Scientists examining the genome of Egyptian fruit bats, a natural reservoir for the deadly Marburg virus, have identified several immune-related genes that suggest bats deal with viral infections in a substantially different way than primates. Their research, published online today in the journal Cell, demonstrates that bats may be able to host viruses that are pathogenic in humans by tolerating–rather than overcoming–the infection.
Bats are known to harbor many viruses, including several that cause disease in humans, without demonstrating symptoms. To identify differences between antiviral mechanisms in humans and bats, the research team sequenced, assembled, and analyzed the genome of Rousettus aegyptiacus, the Egyptian fruit bat–a natural reservoir of Marburg virus and the only known reservoir for any filovirus.
Jonathan Towner, Ph.D., of the Viral Special Pathogens Branch at the Centers for Disease Control and Prevention (CDC), provided the bats from which the DNA was extracted.

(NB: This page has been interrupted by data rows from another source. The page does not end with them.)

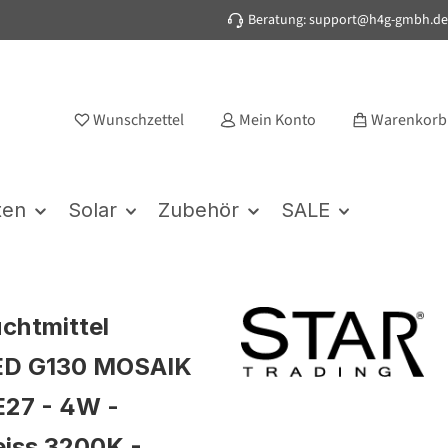
Beratung: support@h4g-gmbh.de
Wunschzettel
Mein Konto
Warenkorb
ten
Solar
Zubehör
SALE
chtmittel
D G130 MOSAIK
E27 - 4W -
iss 3200K -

Towner had traveled to Uganda to investigate the colony of Egyptian fruit bats implicated in a Marburg fatality there.
“Using that DNA, we generated the most contiguous bat genome to date and used it to understand the evolution of immune genes and gene families in bats. This is classical comparative immunology and a good example of the link between basic and applied sciences,” explained co-senior author Gustavo Palacios, Ph.D., who heads the Center for Genome Sciences at the U.S. Army Medical Research Institute of Infectious Diseases (USAMRIID).
In the process, Palacios and colleagues at CDC and Boston University made some striking findings. Specifically, they discovered an expanded and diversified family of natural killer (NK) cell receptors, MHC class I genes, and type I interferons, which dramatically differ from their functional counterparts in other mammals, including mice and nonhuman primates. A theoretical function evaluation of these genes suggests that a higher threshold of activation of some component of the immune system may exist in bats.
NK cells are immune cells that play a crucial role against viral infections. To be tolerant against healthy tissue and simultaneously attack infected cells, the activity of NK cells is tightly regulated by an array of activating and inhibiting receptors. In this publication, the authors describe finding genomic evidence of a bias toward the inhibitory signal in NK cells.
“Further evaluation of these expanded sets of genes suggests that other key components of the immune system like the MHC- and the IFN-loci in bats may have evolved toward a state of immune tolerance,” said Mariano Sanchez-Lockhart, Ph.D., of USAMRIID.
The team’s initial work focused on advancing the characterization of the bat animal model, as well as on generating antibodies that recognize bat-specific proteins and other reagents to characterize the bat animal model of infection. These tools will allow further characterization of the bat unique immune system.
According to Palacios, their next step is to build on the knowledge gained thus far to compare antiviral responses between bats and nonhuman primates. Ultimately, this information will be used to understand correlates of protection in bats and to develop therapeutics against Marburg virus and other lethal filovirus infections.